I want to move to COMPUTE INCREMENTAL STATS so when i run the drop stat
statement i'm getting the following error:
RROR: ImpalaRuntimeException: Error making 'alter_partitions' RPC to Hive
Metastore:
CAUSED BY: InvalidOperationException: Alter partition operation failed:
NoSuchObjectException(message:partition values=[2017, 10, 8])
I read some blog that suggested either to alter the table partitions into
string instead int or recreate the tables without the leading ZERO.

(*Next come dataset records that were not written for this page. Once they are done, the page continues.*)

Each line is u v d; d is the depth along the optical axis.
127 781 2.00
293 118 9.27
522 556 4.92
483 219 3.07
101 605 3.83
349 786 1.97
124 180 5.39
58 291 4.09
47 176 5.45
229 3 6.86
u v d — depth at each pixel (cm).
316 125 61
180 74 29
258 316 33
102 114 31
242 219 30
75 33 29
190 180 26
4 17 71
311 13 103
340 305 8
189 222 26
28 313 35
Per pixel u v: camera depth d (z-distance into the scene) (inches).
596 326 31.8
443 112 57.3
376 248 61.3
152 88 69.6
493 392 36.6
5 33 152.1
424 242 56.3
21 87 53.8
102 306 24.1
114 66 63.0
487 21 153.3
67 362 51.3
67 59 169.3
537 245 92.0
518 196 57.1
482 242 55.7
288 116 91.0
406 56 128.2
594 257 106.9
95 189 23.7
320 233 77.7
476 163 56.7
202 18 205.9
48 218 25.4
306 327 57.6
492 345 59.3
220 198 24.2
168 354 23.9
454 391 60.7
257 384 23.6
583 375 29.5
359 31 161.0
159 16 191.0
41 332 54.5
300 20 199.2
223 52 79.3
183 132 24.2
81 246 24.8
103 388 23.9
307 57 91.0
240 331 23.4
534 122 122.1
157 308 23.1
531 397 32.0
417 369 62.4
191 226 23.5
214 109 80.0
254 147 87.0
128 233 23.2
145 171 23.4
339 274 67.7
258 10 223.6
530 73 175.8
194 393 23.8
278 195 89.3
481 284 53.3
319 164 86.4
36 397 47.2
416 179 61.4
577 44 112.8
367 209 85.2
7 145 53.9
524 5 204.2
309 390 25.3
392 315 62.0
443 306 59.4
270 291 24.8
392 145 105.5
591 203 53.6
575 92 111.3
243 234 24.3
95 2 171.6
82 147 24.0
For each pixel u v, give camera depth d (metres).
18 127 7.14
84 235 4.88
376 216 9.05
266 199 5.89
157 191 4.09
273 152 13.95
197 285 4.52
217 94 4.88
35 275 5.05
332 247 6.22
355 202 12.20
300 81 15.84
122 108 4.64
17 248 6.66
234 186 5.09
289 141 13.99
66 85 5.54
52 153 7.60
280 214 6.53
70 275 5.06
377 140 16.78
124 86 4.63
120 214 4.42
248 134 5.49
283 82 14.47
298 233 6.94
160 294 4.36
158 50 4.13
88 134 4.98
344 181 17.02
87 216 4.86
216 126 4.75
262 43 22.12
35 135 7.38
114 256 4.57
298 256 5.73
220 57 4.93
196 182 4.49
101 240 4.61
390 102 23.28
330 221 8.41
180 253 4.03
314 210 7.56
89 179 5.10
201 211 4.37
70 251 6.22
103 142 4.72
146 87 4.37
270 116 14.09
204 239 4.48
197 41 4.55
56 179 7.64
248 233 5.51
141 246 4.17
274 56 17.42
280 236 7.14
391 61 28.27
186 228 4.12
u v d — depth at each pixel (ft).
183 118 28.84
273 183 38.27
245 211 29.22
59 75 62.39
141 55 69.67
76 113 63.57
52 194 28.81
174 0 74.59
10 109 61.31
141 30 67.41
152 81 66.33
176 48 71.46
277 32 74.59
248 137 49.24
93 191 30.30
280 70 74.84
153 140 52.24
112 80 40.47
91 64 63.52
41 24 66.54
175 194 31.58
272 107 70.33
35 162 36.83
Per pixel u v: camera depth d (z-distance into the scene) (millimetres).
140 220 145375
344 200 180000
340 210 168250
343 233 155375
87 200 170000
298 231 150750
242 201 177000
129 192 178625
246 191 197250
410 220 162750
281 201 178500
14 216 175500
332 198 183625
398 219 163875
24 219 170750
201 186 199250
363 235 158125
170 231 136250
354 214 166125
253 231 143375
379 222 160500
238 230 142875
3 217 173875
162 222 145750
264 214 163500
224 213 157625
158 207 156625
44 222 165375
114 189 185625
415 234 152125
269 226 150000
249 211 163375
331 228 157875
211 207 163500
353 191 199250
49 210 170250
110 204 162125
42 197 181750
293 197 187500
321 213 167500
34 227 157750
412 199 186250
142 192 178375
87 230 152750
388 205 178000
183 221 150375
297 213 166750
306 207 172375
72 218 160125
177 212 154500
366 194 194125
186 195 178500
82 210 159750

Since i have around 150 tables and i have 100's of ETLs and impala queries
that using these tables, i'm looking forward to search if there is another
solution for this issue.
--
Take Care
Fawze Abujaber
Re: unable to run drop stats on a partitioned tables with INT fields
Posted by Fawze Abujaber <fa...@gmail.com>.
Thanks Jom for your response.
I was intersting to have compute stats on these tables, i already has a
script that performing alter table recover partitions on these tables.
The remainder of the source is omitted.